### Your instructions
Only the lines containing the string "conférence" are needed; copy all of them from the listing.

★ ★ ★ ★ ★

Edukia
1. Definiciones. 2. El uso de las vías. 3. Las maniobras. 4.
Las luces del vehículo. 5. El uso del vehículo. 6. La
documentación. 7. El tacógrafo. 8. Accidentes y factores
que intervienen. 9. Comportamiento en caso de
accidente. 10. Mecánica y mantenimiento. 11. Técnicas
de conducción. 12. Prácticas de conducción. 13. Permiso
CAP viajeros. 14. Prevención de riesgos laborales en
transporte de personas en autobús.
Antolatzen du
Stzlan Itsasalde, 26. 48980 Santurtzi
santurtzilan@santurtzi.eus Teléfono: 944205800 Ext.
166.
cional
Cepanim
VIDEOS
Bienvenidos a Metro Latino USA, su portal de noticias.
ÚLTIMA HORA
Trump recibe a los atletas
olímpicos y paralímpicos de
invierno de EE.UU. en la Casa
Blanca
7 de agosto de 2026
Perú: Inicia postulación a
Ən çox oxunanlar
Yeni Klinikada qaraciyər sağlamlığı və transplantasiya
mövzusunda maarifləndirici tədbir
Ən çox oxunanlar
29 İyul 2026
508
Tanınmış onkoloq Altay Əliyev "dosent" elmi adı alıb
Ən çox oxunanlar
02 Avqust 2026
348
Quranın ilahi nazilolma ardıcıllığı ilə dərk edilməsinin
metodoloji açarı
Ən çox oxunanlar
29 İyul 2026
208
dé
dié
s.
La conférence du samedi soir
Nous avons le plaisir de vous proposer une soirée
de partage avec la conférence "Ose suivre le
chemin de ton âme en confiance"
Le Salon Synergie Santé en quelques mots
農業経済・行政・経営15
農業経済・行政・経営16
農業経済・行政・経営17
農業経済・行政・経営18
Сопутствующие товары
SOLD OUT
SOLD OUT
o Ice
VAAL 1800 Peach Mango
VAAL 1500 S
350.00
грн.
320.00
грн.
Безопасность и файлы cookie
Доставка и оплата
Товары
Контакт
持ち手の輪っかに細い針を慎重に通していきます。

★ ★ ★ ★ ★

### Result of this task
La conférence du samedi soir
de partage avec la conférence "Ose suivre le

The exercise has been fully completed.